ANDY NGUYEN: We tried with the family, but so many times, we failed and so the last time I tried, I escaped by myself first. After four days on the sea, yeah, luckily we went to Malaysia and been accepted as a refugee to Australia.

LISA WHITEHEAD: Three months later, Andy's wife Kim and their three year old son Ian also made the dangerous journey by boat. They were then re-united with Andy in Melbourne. Twenty-four years on, son Ian is qualified doctor and Andy Nguyen runs an accounting practice in Footscray.

JOHN WELLS: He's a sincere man, he's driven by this project. He likes a bit of fun. He's also a man who came here as a refugee, who is fantastically passionately patriotic about Australia, to the point where I said to him, "Would you let your son join the army here?" And he said "Not if there was a war here, I would join the army." And he said "I had nothing when I came here." He's done very well. As he says he's been very lucky but he's been very lucky by working seven days a week and ten hours a day.

LISA WHITEHEAD: The Vietnam Memorial Committee has worked hard running raffles and fundraising dinners to collect most of the $170,000~needed to build the memorial but in the early days for Andy Nguyen, it seemed money was the least of their worries. After knock backs from five local councils, he still hadn't found a home for the bronze statues of an Australian soldier and a South Vietnamese soldier standing side by side. Then, in late 2002, Andy met Dandenong RSL secretary and Vietnam veteran John Wells and the dream became a reality.

JOHN WELLS: Andy wanted a memorandum for Vietnamese who have died and remember that we now have many Vietnamese ex-service many out there. They wanted a memorial, they had nowhere to put it. He was having trouble finding the space from any of Melbourne's municipalities. We had a space, we had a vision, he had a vision and he became a great mate.

ANDY NGUYEN: John said "We have a small land but if you like it." I said "I don't need a big land, what I need is your heart. Anywhere we can put the monument is enough."

LISA WHITEHEAD: John Wells already had a can-do reputation. After all, he just persuaded the US army to donate a chopper to the Dandenong RSL's own Vietnam memorial.

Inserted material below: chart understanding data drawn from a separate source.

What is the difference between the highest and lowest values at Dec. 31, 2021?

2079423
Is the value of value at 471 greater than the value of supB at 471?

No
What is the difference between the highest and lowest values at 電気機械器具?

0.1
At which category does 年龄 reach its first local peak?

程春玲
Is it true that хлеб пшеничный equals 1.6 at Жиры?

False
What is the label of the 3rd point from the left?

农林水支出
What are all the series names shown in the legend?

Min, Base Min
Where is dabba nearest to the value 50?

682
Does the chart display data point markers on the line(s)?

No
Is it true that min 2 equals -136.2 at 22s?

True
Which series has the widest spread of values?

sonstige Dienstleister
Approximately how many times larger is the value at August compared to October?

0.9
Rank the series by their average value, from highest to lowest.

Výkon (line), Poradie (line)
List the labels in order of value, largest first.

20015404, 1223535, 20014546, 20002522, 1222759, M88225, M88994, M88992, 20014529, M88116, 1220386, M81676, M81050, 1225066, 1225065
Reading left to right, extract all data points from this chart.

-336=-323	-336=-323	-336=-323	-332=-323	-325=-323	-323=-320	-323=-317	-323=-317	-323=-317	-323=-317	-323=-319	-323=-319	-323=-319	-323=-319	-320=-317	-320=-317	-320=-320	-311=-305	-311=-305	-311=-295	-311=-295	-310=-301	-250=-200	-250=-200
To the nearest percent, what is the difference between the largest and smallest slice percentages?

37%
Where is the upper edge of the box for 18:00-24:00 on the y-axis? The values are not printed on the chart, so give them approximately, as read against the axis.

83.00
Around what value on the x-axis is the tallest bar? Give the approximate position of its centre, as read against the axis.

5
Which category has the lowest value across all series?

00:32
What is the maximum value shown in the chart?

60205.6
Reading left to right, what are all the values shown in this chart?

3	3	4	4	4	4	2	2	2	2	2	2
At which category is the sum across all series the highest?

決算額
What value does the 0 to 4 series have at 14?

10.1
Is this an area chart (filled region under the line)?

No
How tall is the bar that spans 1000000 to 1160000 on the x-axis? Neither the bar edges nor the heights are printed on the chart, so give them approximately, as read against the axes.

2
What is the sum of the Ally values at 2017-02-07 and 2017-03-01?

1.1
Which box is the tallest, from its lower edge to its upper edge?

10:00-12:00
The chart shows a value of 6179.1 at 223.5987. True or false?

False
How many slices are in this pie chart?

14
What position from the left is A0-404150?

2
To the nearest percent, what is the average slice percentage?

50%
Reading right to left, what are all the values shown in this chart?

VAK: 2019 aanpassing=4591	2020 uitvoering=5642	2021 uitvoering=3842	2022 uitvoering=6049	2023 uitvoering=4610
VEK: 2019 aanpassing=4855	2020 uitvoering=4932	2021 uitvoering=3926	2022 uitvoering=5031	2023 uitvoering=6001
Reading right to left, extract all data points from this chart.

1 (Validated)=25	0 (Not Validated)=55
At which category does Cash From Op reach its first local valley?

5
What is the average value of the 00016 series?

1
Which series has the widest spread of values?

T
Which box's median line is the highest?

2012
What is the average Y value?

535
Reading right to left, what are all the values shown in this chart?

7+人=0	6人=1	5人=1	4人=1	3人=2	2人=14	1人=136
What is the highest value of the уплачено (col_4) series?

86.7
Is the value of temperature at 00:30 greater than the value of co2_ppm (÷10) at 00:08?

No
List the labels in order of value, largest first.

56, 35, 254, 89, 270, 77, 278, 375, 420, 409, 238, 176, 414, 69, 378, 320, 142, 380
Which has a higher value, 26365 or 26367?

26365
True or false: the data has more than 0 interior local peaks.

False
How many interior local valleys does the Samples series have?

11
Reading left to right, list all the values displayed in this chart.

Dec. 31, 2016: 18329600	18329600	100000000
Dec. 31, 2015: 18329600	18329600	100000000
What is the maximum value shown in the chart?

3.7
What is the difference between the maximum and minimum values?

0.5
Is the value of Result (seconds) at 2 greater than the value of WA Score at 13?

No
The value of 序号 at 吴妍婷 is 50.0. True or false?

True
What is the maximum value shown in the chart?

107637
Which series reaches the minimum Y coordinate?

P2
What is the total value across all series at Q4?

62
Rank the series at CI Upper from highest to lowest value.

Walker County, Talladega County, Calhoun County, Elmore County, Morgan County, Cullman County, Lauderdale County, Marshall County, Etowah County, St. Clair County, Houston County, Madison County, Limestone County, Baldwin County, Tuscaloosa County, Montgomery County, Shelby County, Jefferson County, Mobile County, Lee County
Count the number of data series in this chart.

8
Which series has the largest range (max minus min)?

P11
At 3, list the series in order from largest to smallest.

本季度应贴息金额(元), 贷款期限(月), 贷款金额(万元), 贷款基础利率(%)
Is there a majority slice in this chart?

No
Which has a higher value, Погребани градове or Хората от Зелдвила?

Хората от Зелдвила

JOHN WELLS: Huey was the one~- is the one thing that links all Vietnam veterans. If we needed food, water ammunition, they brought it. If we needed someone up on top to have a look at what was going on, they did it, and significantly with that one, if we were hurt, that's the one that came and got us. That sound still sends shivers up my spine

LISA WHITEHEAD: This potent symbol of the Vietnam conflict will now hover above the bronze statues of an Australian digger and a South Vietnamese soldier at the entrance to the Dandenong RSL. The bronze statue started taking shape in this Footscray foundry six months ago. From the clay models to the final life size figures. Sculptor Liz Johnston and the Vietnam War Memorial Committee sweated over every detail.

STEVE LOWE, VIETNAM VETERANS' ASSOCIATION: I can't wait to see it finished and - -

LIZ JOHNSTON: Under the chopper.

STEVE LOWE: Now we embrace the Vietnamese community, the veterans in particular, but not exclusively, they again are our brothers, side by side. I mean, they come from a society which is so bound to their ancestors and so to be able to pay the respect in a special way and in a special place, they can do this for the first time.

LISA WHITEHEAD: Tomorrow morning on the 30th anniversary of the end of the Vietnam War, the Governor-General will unveil the memorial at a dedication service and this soldier can report his job is finally done.

ANDY NGUYEN: It's a big day for us and we could not, we'd never, never forget that time.